Make WordPress Core

Opened 12 years ago

Closed 12 years ago

#20629 closed defect (bug) (fixed)

wp.getPages response includes bogus content for pages lacking edit permission

Reported by: redsweater's profile redsweater Owned by: ryan's profile ryan
Milestone: 3.4 Priority: normal
Severity: normal Version: 3.4
Component: XML-RPC Keywords: has-patch
Focuses: Cc:


In the event that the authenticated user for wp.getPages does not have editing permissions for a given page, instead of that page being completely omitted from the resulting array, the array is filled with bogus entries. The practical implication of this bug is that for XMLRPC clients that do not expect the bogus values to appear, they will strain to interpret the error blocks as actual page entries.

The bogus entries appear like this:

  <member><name>message</name><value><string>Sorry, you cannot edit this page.</string></value></member>

This doesn't match the documented behavior that the result should be an array of page structures.

I believe the expected behavior would be for the resulting array to simply omit any pages the user doesn't have permission to edit.

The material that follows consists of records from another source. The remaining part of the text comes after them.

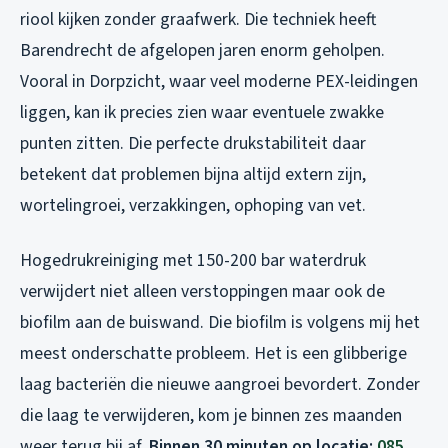
riool kijken zonder graafwerk. Die techniek heeft
Barendrecht de afgelopen jaren enorm geholpen.
Vooral in Dorpzicht, waar veel moderne PEX-leidingen
liggen, kan ik precies zien waar eventuele zwakke
punten zitten. Die perfecte drukstabiliteit daar
betekent dat problemen bijna altijd extern zijn,
wortelingroei, verzakkingen, ophoping van vet.
Hogedrukreiniging met 150-200 bar waterdruk
verwijdert niet alleen verstoppingen maar ook de
biofilm aan de buiswand. Die biofilm is volgens mij het
meest onderschatte probleem. Het is een glibberige
laag bacteriën die nieuwe aangroei bevordert. Zonder
die laag te verwijderen, kom je binnen zes maanden
weer terug bij af.
Binnen 30 minuten op locatie:
085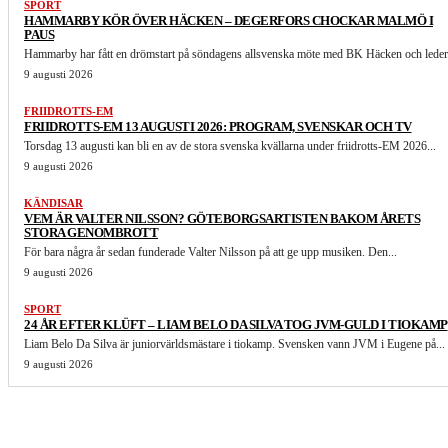
SPORT
HAMMARBY KÖR ÖVER HÄCKEN – DEGERFORS CHOCKAR MALMÖ I
PAUS
Hammarby har fått en drömstart på söndagens allsvenska möte med BK Häcken och leder.
9 augusti 2026
FRIIDROTTS-EM
FRIIDROTTS-EM 13 AUGUSTI 2026: PROGRAM, SVENSKAR OCH TV
Torsdag 13 augusti kan bli en av de stora svenska kvällarna under friidrotts-EM 2026...
9 augusti 2026
KÄNDISAR
VEM ÄR VALTER NILSSON? GÖTEBORGSARTISTEN BAKOM ÅRETS
STORA GENOMBROTT
För bara några år sedan funderade Valter Nilsson på att ge upp musiken. Den...
9 augusti 2026
SPORT
24 ÅR EFTER KLÜFT – LIAM BELO DA SILVA TOG JVM-GULD I TIOKAMP
Liam Belo Da Silva är juniorvärldsmästare i tiokamp. Svensken vann JVM i Eugene på...
9 augusti 2026
LIKNANDE ARTIKLAR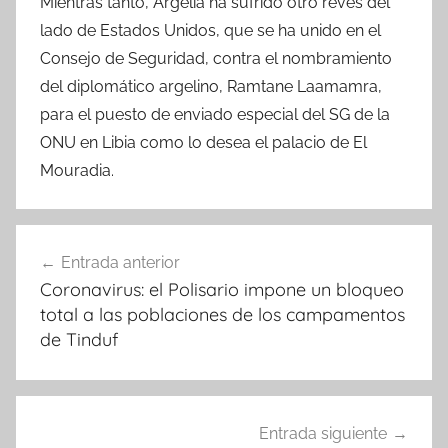
Mientras tanto, Argelia ha sufrido otro revés del
lado de Estados Unidos, que se ha unido en el
Consejo de Seguridad, contra el nombramiento
del diplomático argelino, Ramtane Laamamra,
para el puesto de enviado especial del SG de la
ONU en Libia como lo desea el palacio de El
Mouradia.
Navegación
Entrada anterior
de
Coronavirus: el Polisario impone un bloqueo
entradas
total a las poblaciones de los campamentos
de Tinduf
Entrada siguiente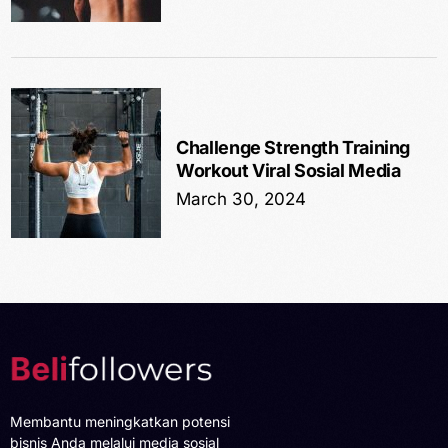
Challenge Strength Training
Workout Viral Sosial Media
March 30, 2024
Membantu meningkatkan potensi
bisnis Anda melalui media sosial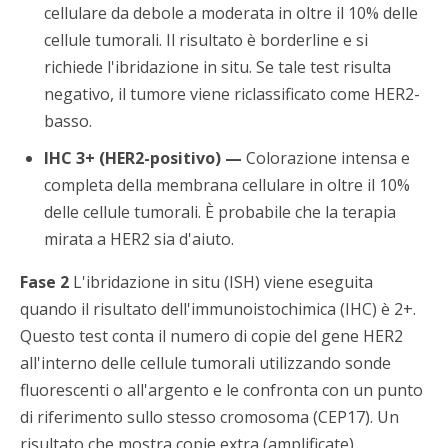
cellulare da debole a moderata in oltre il 10% delle
cellule tumorali. Il risultato è borderline e si
richiede l'ibridazione in situ. Se tale test risulta
negativo, il tumore viene riclassificato come HER2-
basso.
IHC 3+ (HER2-positivo) —
Colorazione intensa e
completa della membrana cellulare in oltre il 10%
delle cellule tumorali. È probabile che la terapia
mirata a HER2 sia d'aiuto.
Fase 2
L'ibridazione in situ (ISH) viene eseguita
quando il risultato dell'immunoistochimica (IHC) è 2+.
Questo test conta il numero di copie del gene HER2
all'interno delle cellule tumorali utilizzando sonde
fluorescenti o all'argento e le confronta con un punto
di riferimento sullo stesso cromosoma (CEP17). Un
risultato che mostra copie extra (amplificate)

The crux of this issue is in the implementation of wp.getPages, and that it reuses the wp_getPage() method to fulfill the getPages request:

for ( $i = 0; $i < $num_pages; $i++ ) {
	$page = wp_xmlrpc_server::wp_getPage(array(
		$blog_id, $pages[$i]->ID, $username, $password
	$pages_struct[] = $page;

It is within this wp_getPage() method that the page-specific permission check is made, and a bogus error is returned instead of the page.

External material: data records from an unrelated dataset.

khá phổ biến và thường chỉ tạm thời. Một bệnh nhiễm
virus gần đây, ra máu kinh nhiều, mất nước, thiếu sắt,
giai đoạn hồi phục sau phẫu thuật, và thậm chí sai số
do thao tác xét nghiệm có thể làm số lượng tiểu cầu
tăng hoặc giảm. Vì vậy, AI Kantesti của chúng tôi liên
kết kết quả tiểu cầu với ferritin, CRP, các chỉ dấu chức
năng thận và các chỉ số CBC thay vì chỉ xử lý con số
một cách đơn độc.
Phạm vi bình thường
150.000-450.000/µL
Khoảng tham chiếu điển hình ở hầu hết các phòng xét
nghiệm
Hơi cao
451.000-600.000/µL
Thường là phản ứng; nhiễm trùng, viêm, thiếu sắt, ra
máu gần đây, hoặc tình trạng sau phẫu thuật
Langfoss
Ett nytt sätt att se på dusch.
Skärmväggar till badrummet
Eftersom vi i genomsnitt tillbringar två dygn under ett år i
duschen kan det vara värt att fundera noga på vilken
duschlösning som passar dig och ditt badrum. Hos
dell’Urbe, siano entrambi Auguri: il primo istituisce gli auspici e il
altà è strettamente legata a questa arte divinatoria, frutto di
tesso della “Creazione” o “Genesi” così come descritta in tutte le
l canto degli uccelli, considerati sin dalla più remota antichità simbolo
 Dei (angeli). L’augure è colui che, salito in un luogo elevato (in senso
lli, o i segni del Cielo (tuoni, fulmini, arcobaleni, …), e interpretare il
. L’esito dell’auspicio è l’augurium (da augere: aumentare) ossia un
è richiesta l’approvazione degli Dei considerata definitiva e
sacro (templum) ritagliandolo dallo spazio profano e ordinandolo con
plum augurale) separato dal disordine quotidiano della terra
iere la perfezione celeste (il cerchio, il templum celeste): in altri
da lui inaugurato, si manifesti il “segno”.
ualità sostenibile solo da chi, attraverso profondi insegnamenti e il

Probably the wp_getPages() method should check for this bogus error result and, if present, omit the page from the return $pages_struct.

Attachments (3)

FixGetPages.diff (681 bytes) - added by redsweater 12 years ago.
Patch to omit pages from wp_getPages when wp_getPage has returned an error for the given page
20629.patch (5.4 KB) - added by maxcutler 12 years ago.
20629.2.patch (5.6 KB) - added by maxcutler 12 years ago.
Tabs for indent, spaces for alignment.

Download all attachments as: .zip

Change History (12)

12 years ago

Patch to omit pages from wp_getPages when wp_getPage has returned an error for the given page

#1 @redsweater
12 years ago

  • Keywords has-patch added

#2 @maxcutler
12 years ago

This should really be fixed. While the current patch is the easy way, I wonder if a better solution would be to extract most of wp_getPage into a _prepare_page method like we've done in #20409 and the new 3.4 methods. That way the nested calls to wp_getPage from wp_getPages don't have to re-query for the page (even though it's a likely cache hit).

#3 @maxcutler
12 years ago

  • Cc maxcutler added

#4 @nacin
12 years ago

  • Milestone changed from Awaiting Review to 3.4

#5 @maxcutler
12 years ago

Added unit test in [UT715]. The attached patch is broken because $page is an array and get_class will fail on arrays. I'll work on a new patch.

#6 @redsweater
12 years ago

Aha! Great catch. I only tested the behavior from the other side of the API, where it did work, presumably because whatever value is returned by get_class(array()) is still not equal to IXR_Error.

#7 @nacin
12 years ago

is_a() or instanceof are both better in this case.

12 years ago

#8 @maxcutler
12 years ago

Added a new patch that adds a _prepare_page method as mentioned in comment:2. Cuts out double queries in wp.getPages and allows for filtering of the output array for both methods.

12 years ago

Tabs for indent, spaces for alignment.

#9 @ryan
12 years ago

  • Owner set to ryan
  • Resolution set to fixed
  • Status changed from new to closed

In [20807]:

Fix wp.getPages response when fetching pages the current user does not have caps for. Props maxcutler, redsweater. fixes #20629

Note: See TracTickets for help on using tickets.